__Excerpted text__
______________________________

AND NOW THE PROS (A reason to smile)

1. Improving transport network

Any person who travelled on Uganda’s roads upcountry 10 years ago will find a marked difference if he moved on the same roads today. The Uganda National Roads Authority (UNRA) has made it a point to tarmac many of the roads going up country to ease transportation in those areas. This makes it easy to transport commercial goods such as lake sand from the areas of Entebbe, Kamengo, Kasange among others to the building sites.

2. Ready market

There is a ready market for the agricultural produce that’s being transported from the villages to the markets in the different towns. Middlemen as traders offer to their customers an assortment of products acquired from various sources. The middlemen first secure the demand from their different customers in the markets and wholesale shops and then they get to know how much of the produce they are going to purchase. This gives them a guarantee of purchase when the purchased product finally reaches the market.

On the other hand, for the case of building materials there is a great need for the service of transporting building materials from the selling point to the building site as most of the contractors building residential and commercial buildings don’t have transportation vehicles of their own to transport the materials to the site after buying them. This is the opportunity to the businessmen involved in that sector.

3. Availability of agricultural produce

Farmers in Uganda's 2.5 million smallholdings and scattered large commercial farms produce the majority of their own and the rest of the country's staple food requirements. This means that the country can greatly rely on a constant supply of agricultural produce from the farmers. As a trader involved in transporting agricultural commercial goods you are guaranteed a continuous business all year round.

4. Return on investment

In our financial model, we estimate that:

  • In the construction transport/brokerage sector, a starting investment of Shs 102m will give you a return on investment (number of years to get your capital back) of 4.49 years. Annual profits are estimated at Shs. 23m per year.
  •   This is calculated as follows:

    • Startup capital: Shs. 101,684,000 (A)

______________________________

__Supplied information__
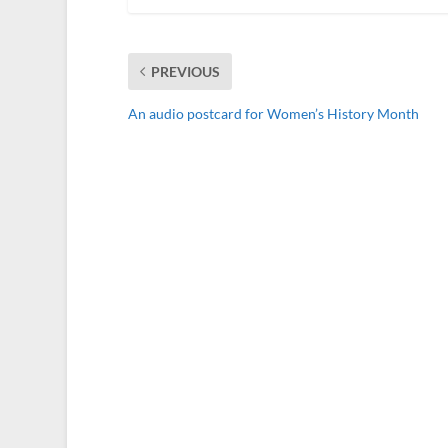
PREVIOUS
An audio postcard for Women’s History Month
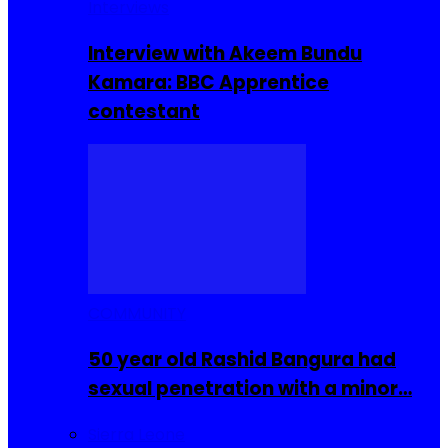
Interviews
Interview with Akeem Bundu
Kamara: BBC Apprentice
contestant
COMMUNITY
50 year old Rashid Bangura had
sexual penetration with a minor…
Sierra Leone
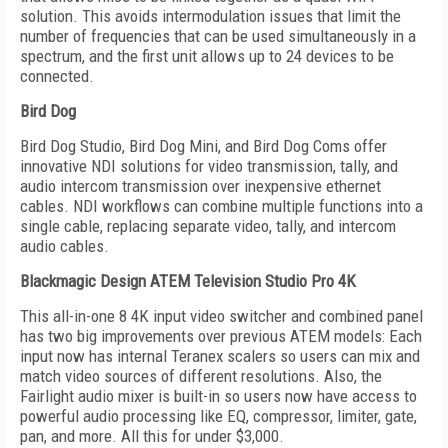
solution. This avoids intermodulation issues that limit the
number of frequencies that can be used simultaneously in a
spectrum, and the first unit allows up to 24 devices to be
connected.
Bird Dog
Bird Dog Studio, Bird Dog Mini, and Bird Dog Coms offer
innovative NDI solutions for video transmission, tally, and
audio intercom transmission over inexpensive ethernet
cables. NDI workflows can combine multiple functions into a
single cable, replacing separate video, tally, and intercom
audio cables.
Blackmagic Design ATEM Television Studio Pro 4K
This all-in-one 8 4K input video switcher and combined panel
has two big improvements over previous ATEM models: Each
input now has internal Teranex scalers so users can mix and
match video sources of different resolutions. Also, the
Fairlight audio mixer is built-in so users now have access to
powerful audio processing like EQ, compressor, limiter, gate,
pan, and more. All this for under $3,000.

______________________________

__Task list__
A) Answer these from the Uganda transport text:
(i) Which body has been tarmacking roads going upcountry?
(ii) How many smallholdings do Uganda's farmers work?
(iii) What return on investment, in years, is estimated for the construction transport/brokerage sector?
B) Present the lines of the listing as a numbered list, with blank lines and the pictures omitted.
The listing has nothing to do with the Uganda transport text.

__List of solutions__
A)
(i) The Uganda National Roads Authority (UNRA)
(ii) 2.5 million
(iii) 4.49 years

B)
1. PREVIOUS
2. An audio postcard for Women’s History Month
3. Interviews
4. Interview with Akeem Bundu
5. Kamara: BBC Apprentice
6. contestant
7. COMMUNITY
8. 50 year old Rashid Bangura had
9. sexual penetration with a minor…
10. Sierra Leone
11. solution. This avoids intermodulation issues that limit the
12. number of frequencies that can be used simultaneously in a
13. spectrum, and the first unit allows up to 24 devices to be
14. connected.
15. Bird Dog
16. Bird Dog Studio, Bird Dog Mini, and Bird Dog Coms offer
17. innovative NDI solutions for video transmission, tally, and
18. audio intercom transmission over inexpensive ethernet
19. cables. NDI workflows can combine multiple functions into a
20. single cable, replacing separate video, tally, and intercom
21. audio cables.
22. Blackmagic Design ATEM Television Studio Pro 4K
23. This all-in-one 8 4K input video switcher and combined panel
24. has two big improvements over previous ATEM models: Each
25. input now has internal Teranex scalers so users can mix and
26. match video sources of different resolutions. Also, the
27. Fairlight audio mixer is built-in so users now have access to
28. powerful audio processing like EQ, compressor, limiter, gate,
29. pan, and more. All this for under $3,000.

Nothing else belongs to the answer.